Avec le plus de loyauté possible, j’ai souvent analysé ces quelques moments en évitant le piège tentant de l’affabulation, surtout quand on les raconte et qu’on veut étonner son public.

 

{6} Quelque temps après, j’eus l’occasion de lire un ouvrage traitant de la question : « La vie après la mort » ou quelque chose comme ça.

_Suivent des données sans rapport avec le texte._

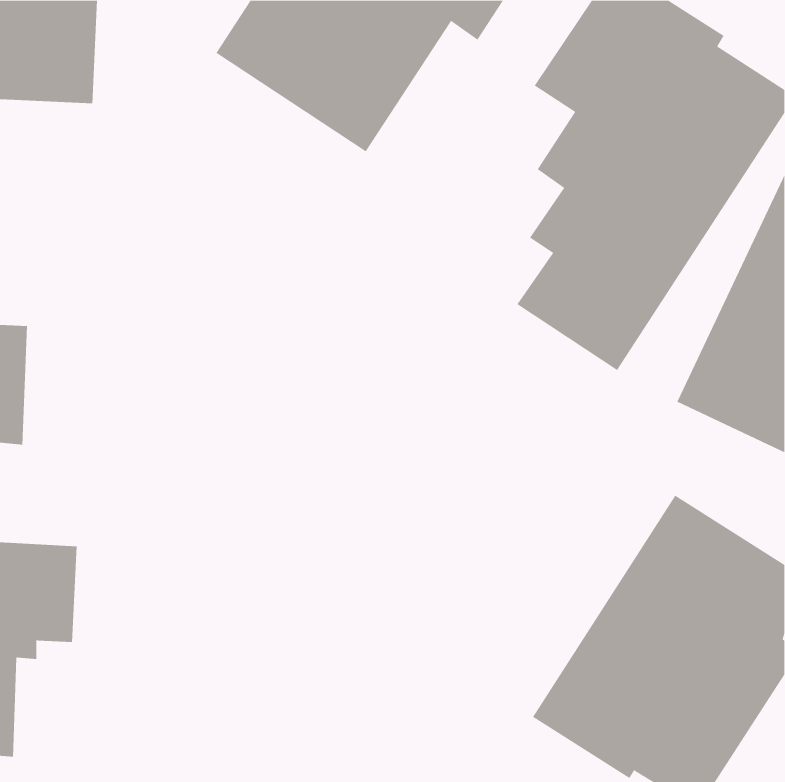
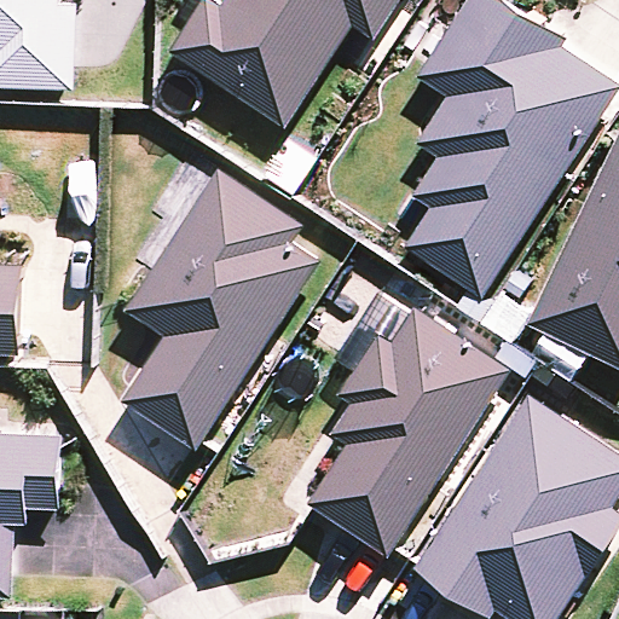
building: none -> [121,168,318,449]
building: none -> [308,307,509,555]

Il y est relaté les entretiens avec différentes personnes qui prétendent avoir vécu une expérience dans l’antichambre de l’au-delà.

 

Ce qui est commun à (nous) tous, c’est le cône ou tunnel qui conduit à une sorte d’abstraction « ectoplasmique » de leur conscient physique qui donnerait l’impression de flotter au-dessus des événements.

 

Certains verront ainsi leur corps étendu sur leur lit mortuaire, entouré de leur famille désolée. D’autres vivront en « flash » des moments importants de leur existence. D’autres encore se perdront dans un univers de couleurs contrastées avec des éclairs de lumières vives mais bienfaisantes.

 

Avec le recul du temps et la sagesse d’une interrogation profonde, j’en arrive à conclure que ce que j’ai vécu (ou que nous avons vécu) n’est qu’un phénomène purement circulatoire qui amène une telle chute de tension que dans un premier temps la vision en est affectée (fuite dans un cône) et qui dans un second temps peut provoquer des réminiscences cérébrales par réveil de zones privilégiées du souvenir (évocation des moments majeurs de la vie).

 

Les autres phénomènes (vision de son corps dans la chambre funéraire), pour autant qu’ils soient exacts, sont du domaine du paranormal - je ne me sens aucune qualité pour l’aborder. Il est possible que nous soyons dotés d’un « double », comme le prétendent certains scientifiques sérieux, qui nous permettrait des prouesses inexplicables pour notre entendement.